但是陸左沒有,他居高臨下地望着這個將全身包裹、不露出半分空隙的男人,許久都沒有說話,只是用這樣的氣息緊緊壓住對方。
而就在這個僵持的局面之中,有一個人站了出來。
屈胖三。
他伸出了手來,對陸左說道:“別打了,我保他一手。

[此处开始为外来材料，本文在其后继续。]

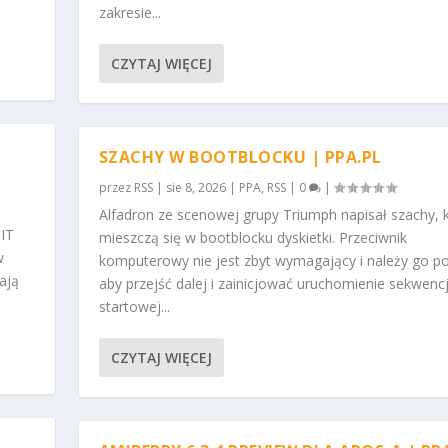
zakresie...
CZYTAJ WIĘCEJ
SZACHY W BOOTBLOCKU | PPA.PL
przez
RSS
|
sie 8, 2026
|
PPA
,
RSS
|
0
|
Alfadron ze scenowej grupy Triumph napisał szachy, 
JIT
mieszczą się w bootblocku dyskietki. Przeciwnik
w
komputerowy nie jest zbyt wymagający i należy go p
ają
aby przejść dalej i zainicjować uruchomienie sekwencj
startowej...
CZYTAJ WIĘCEJ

”
陸左有些疑慮,朝他看去。
屈胖三指着那頭將平沙子緊緊包裹的巨大怪鳥,說這個東西,應該叫做鸑鷟(yū-zú),如果是,那麼他應該不可能是那些什麼劍主,又或者心懷叵測之人。
啊?
陸左聽了,雙掌之中的恐怖氣息頓時收斂,隨後一揮,威壓瞬間退散而去。
一直承受着巨大壓力的平沙子長呼了一口氣,那紫色怪鳥倏然融入了他的體內去,消失不見,而他也一屁股坐在了地上去。
顯然,從修爲和境界之上,陸左已經是完全將他給碾壓。
若不是那頭紫色怪鳥,只怕平沙子早就跪下了。
陸左沒有打量平沙子,而是看向了屈胖三,說可是鳳象者五,五色而赤者鳳,黃者鵷鶵,青者鸞,紫者鸑鷟,白者鴻鵠——你說他也是鳳凰血脈?
屈胖三點頭,說對。
陸左說即便是鳳凰血脈,也未必不會成爲劍主,或者心存歹意者。
屈胖三搖頭,說不,鳳凰與真龍不同,天性高潔,堅貞不屈,古語有云,“鸑鷟雖孤,不匹鶩雛”,沒有孤傲不羣的品質,是不可能獲得鳳凰血脈的認同,所以他即便是再混蛋,再無理取鬧,但立場卻應該還是正的。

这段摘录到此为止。